**Exercise prompt:**
Please reproduce the records from the line containing "pose: elev=81.6 azim=227.8" through the line containing "Dot at: occluded", and leave out the pictures.
[BEGIN Given records]
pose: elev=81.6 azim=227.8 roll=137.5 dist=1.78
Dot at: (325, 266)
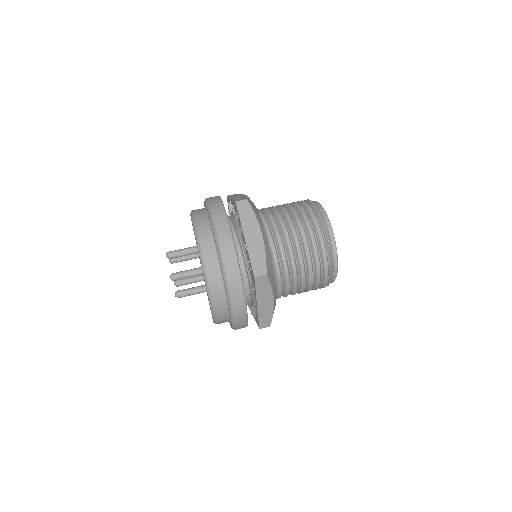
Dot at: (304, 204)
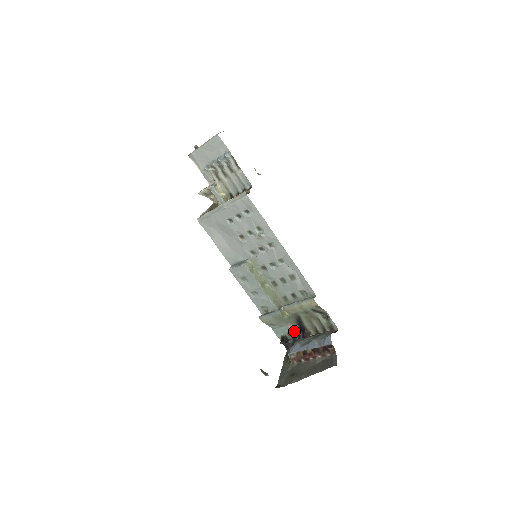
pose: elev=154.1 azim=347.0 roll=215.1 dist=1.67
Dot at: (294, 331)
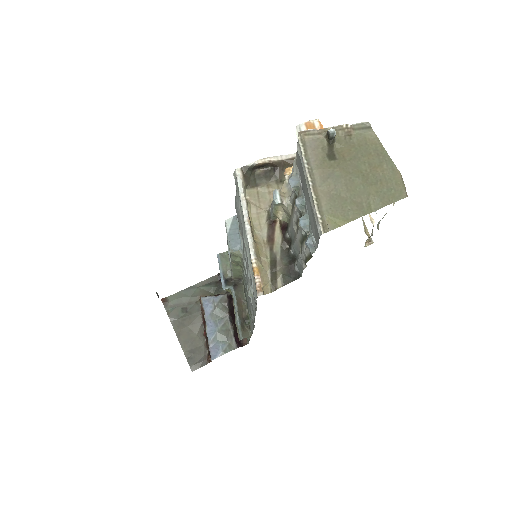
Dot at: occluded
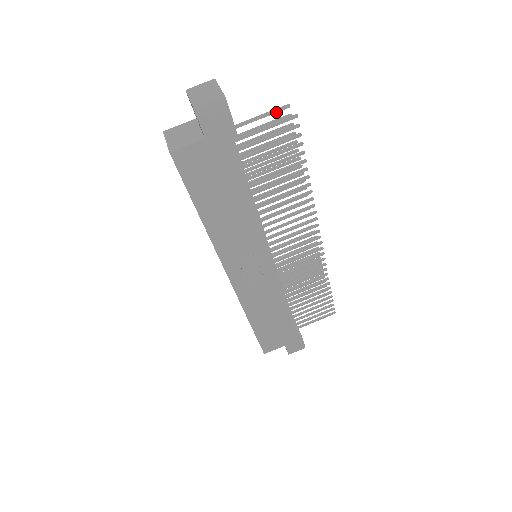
[END Given records]
[BEGIN Given records]
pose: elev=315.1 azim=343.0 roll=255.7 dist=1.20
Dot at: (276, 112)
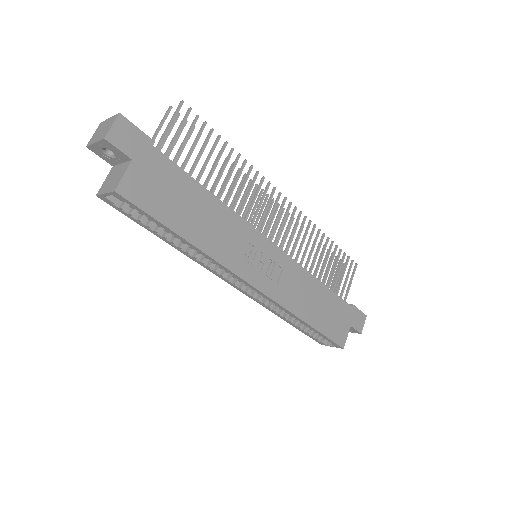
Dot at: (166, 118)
[END Given records]
**Result:**
pose: elev=81.6 azim=227.8 roll=137.5 dist=1.78
Dot at: (325, 266)
Dot at: (304, 204)
pose: elev=154.1 azim=347.0 roll=215.1 dist=1.67
Dot at: (294, 331)
Dot at: occluded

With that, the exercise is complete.